Apple’s former AI chief John Giannandrea stepped down in late 2025 in the middle of Apple’s Siri crisis, which resulted in Craig Federighi overseeing AI development at Apple, with Mike Rockwell (previously of Vision Pro) now heading the Siri team.
AI has been a persistent chink in Apple’s armour, and its inability to get onto the AI bandwagon has been startling to say the least. And while Apple struck a $1 billion Gemini deal with Google to enable AI-features into Siri and Apple Intelligence, the company is in serious danger of missing the AI bus altogether, at a time when consumers are being bombarded with AI everywhere. Needless to say, John Ternus needs to make a big and decisive impact in correcting Apple’s Siri and AI story quickly, with something tangible that wows everyone at WWDC 2026.
Ternus will also need to take a call on the shareholder class-action lawsuit that alleges Apple misled investors about its Apple Intelligence and Siri progress. While Apple has asked the US judge to dismiss the lawsuit back in February 2026, Ternus may have to settle cleanly on behalf of the company.
Another quick problem for John Ternus to fix is one that gnaws at company earnings. Maybe not as quickly as the rest of the computing world, but the memory shortage problem has reached Apple. The expanding memory crisis is sharply driving up the price of memory components, as AI datacentres soak up supply.
This isn’t an Apple-only problem, it’s an industry problem, one that Apple’s not immune from. For a hardware-first company priced on gross margins, this memory price hike impacts dearly.

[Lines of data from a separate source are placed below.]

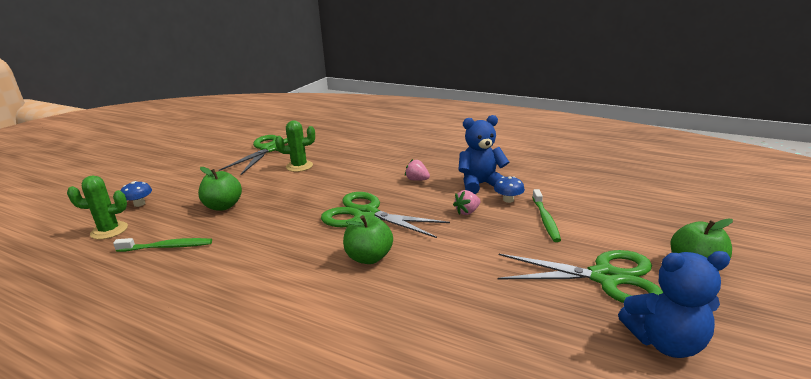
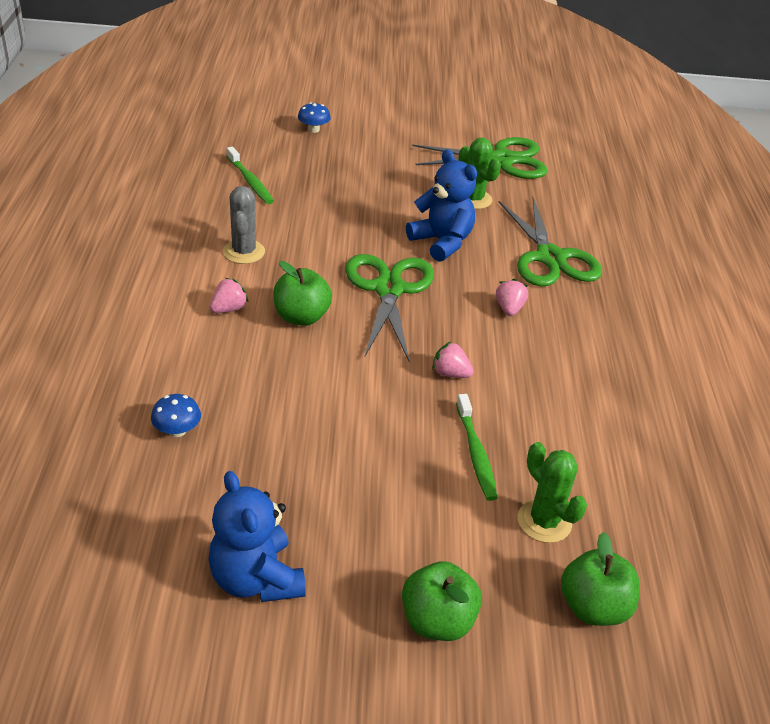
camera: 60 degrees right, 15 degrees up
green cactus [67,175,128,240] -> green cactus moved to [518,442,587,543]
green apple [198,167,242,211] -> green apple moved to [561,532,640,626]
blue teddy bear [458,115,509,194] -> blue teddy bear moved to [406,149,477,262]
blue mushroom [494,176,525,203] -> blue mushroom moved to [151,394,201,437]
green scissors [498,250,663,303] -> green scissors moved to [499,198,602,286]
green toothbrush [532,189,561,242] -> green toothbrush turned 75 degrees counterclockwise [456,394,498,501]
none -> pink strawberry [210,278,249,313]
none -> grey cactus [223,186,265,264]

As the hardware guy, John Ternus is the most qualified CEO Apple could have picked for this fight. Needless to say, Ternus will need to have tough conversations with Samsung, SK Hynix, and Micron, and possibly accept margin reduction on the iPhone 18 cycle and beyond. How it will land with Apple shareholders is anyone’s guess.

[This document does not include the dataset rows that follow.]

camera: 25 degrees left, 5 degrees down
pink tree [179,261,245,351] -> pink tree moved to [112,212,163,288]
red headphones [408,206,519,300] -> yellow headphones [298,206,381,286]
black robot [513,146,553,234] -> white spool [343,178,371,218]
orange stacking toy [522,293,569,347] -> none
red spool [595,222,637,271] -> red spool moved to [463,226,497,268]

For anyone who’s paying attention, it’s clear Apple’s spatial computing push is stuck with Vision Pro at its helm. Apple has already slashed Vision Pro production and marketing push because of weak sales. John Ternus was in the hardware department at Apple when the Vision Pro shipped first.
As incoming CEO, Ternus will have to decide fast whether to go full steam ahead on a cheaper Vision headset or let it fade quietly. Either decision won’t be easy, and comes with its own set of admissions of Apple as the company reimagining and innovating on the next big thing in consumer tech.
Year after year, if you go through Apple’s earnings reports, one thing becomes clear: the iPhone remains Apple’s structural vulnerability in terms of company revenue concentration. Even though Apple has diversified its hardware product line, the iPhone is still king in terms of revenue. Just to give you an example, in the first quarter of fiscal year 2026, iPhone sales were 59.31% of total Apple revenue, with $85 billion generated in a single quarter in Q4 2025.
Also read: Apple iPhone Fold may launch in Sept 2026: India price, camera, display and all other leaks
It doesn’t take a financial genius to suggest that John Ternus will need a genuine new category which is not another Vision Pro to capture people’s imagination and make them feel good about Apple the way Jobs and Cook did till about the 2010s. The fact that Ternus comes into the CEO hotseat as the hardware guy at Apple is a bonus, but he will still have his work cut out for him on this front.
For millions around the world, Apple products have always been associated with having a tell-tale design imprint that was both iconic and functional, while being understated. Something that Steve Jobs and Jony Ive are credited for imbibing in Apple’s hardware design language.
While Ive is still around, he has charted his own path independent of Apple, currently building an audio-based AI-native device with OpenAI that potentially competes with Apple’s own trendsetting hardware paradigm. How Ternus makes an impact on this front remains to be seen, but it’s definitely something for him to think about long and hard.
Apple went through an unimaginable transition when Jobs appointed Cook as the CEO some 15 years ago, and it led to a windfall in the company’s fortunes. There’s no reason why lightning can’t strike twice, as the baton gets transferred to Ternus from Cook. The next couple of years will be crucial in ensuring the incoming CEO doesn’t rock the cradle too hard, but at the same time solves key challenges plaguing Apple right now.